In 1910, as part of their ongoing efforts to promote reconciliation, the Old Guard decided to erect a monument in Piedmont Park. The following year, the Old Guard commissioned New York City-based sculptor Allen George Newman. The dedication was held on October 11, 1911, attracting over 50,000 visitors. Notable attendees and groups in attendance included the Old Guard State Fencibles, the Ancient and Honorable Artillery Company of Massachusetts, and Mayor of Baltimore James H. Preston. A parade was held down Peachtree Street that ended at the park.

=== Recent controversy ===
On August 13, 2017, following the Unite the Right rally in Charlottesville, Virginia, the monument was defaced. Demonstrators in Atlanta, protesting the white supremacist rally, had organized a march from Woodruff Park to Piedmont Park. Once there some protesters attempted to tear down the monument with a chain, with one protester being hurt by metal falling off the monument. The monument was also graffitied with spray paint by protesters. Following these events, the city of Atlanta created an advisory committee that worked with the Atlanta History Center to discuss possible changes to Confederate monuments and memorials in the city.

In 2019, the Government of Georgia passed a law forbidding the removal of Confederate monuments and memorials in Georgia. In August of that same year, the commission authorized the installation of signs near several Confederate monuments and memorials in the city (including the Peace Monument) that would give more historical context regarding the structures. At the Peace Monument, two signs were placed near the monument, which, according to the CEO of the Atlanta History Center, turn the monument from "an object of veneration into an artifact." The marker mentions the Lost Cause of the Confederacy and its relation to the monument and highlights that the monument neglects the perspective of many African Americans during that time. Additional markers were placed near monuments and memorials in Oakland Cemetery (including the Confederate Obelisk) and Buckhead. Following the placement of these markers, the Atlanta chapter of the NAACP criticized them for not going far enough, with the branch president criticizing the committee for "compromising on racism." An official from the Southern Poverty Law Center similarly criticized the signs, saying, "A plaque standing next to something that massive and already offensive can't really undo the harm to citizens who are being exposed to it." As of 2019, the Gate City Guard continues to hold rededication ceremonies every October.
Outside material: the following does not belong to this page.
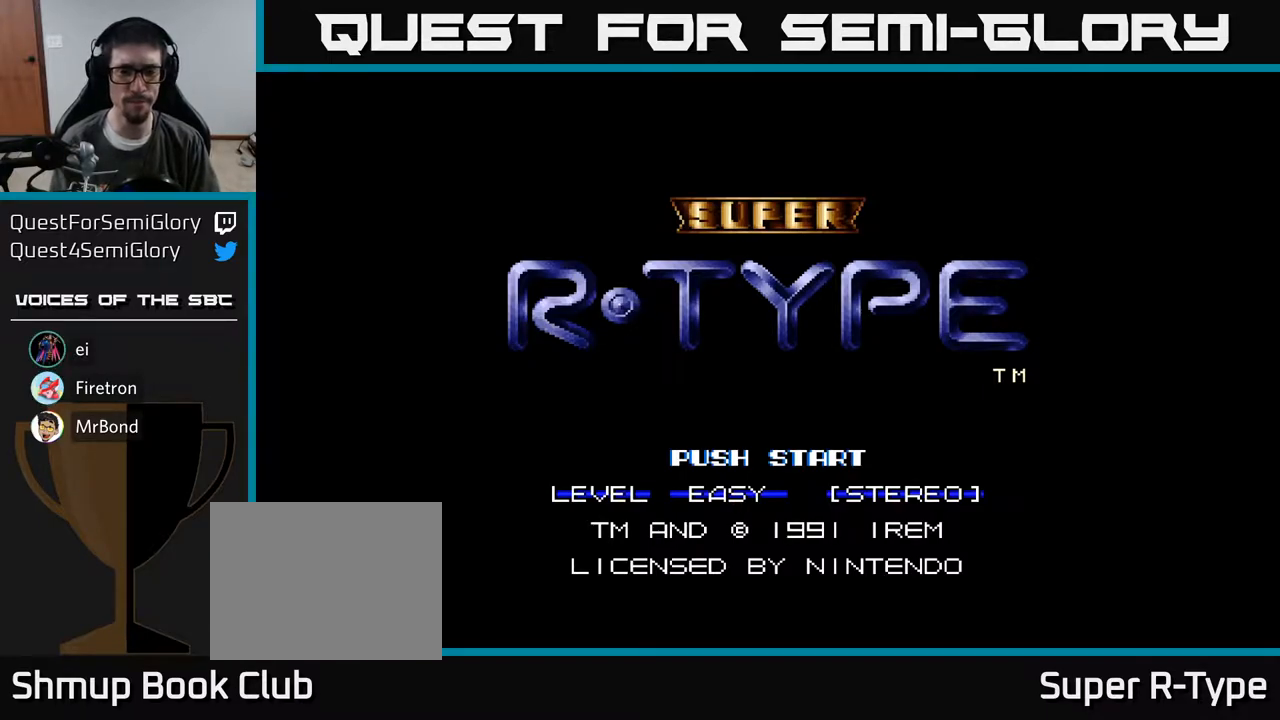
{"buttons": ["DPAD_RIGHT"], "right_stick": "center"}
This monument should no longer stand as a memorial to white brotherhood; rather, it should be seen as an artifact representing a shared history in which millions of Americans were denied civil and human rights.
— Excerpt from the context marker added to the Peace Monument in 2019.

== Design ==
The monument features the "angel of peace" (modeled by Audrey Munson), holding an olive branch, standing over a Confederate soldier who has a gun in his hands, telling the soldier that peace has been proclaimed.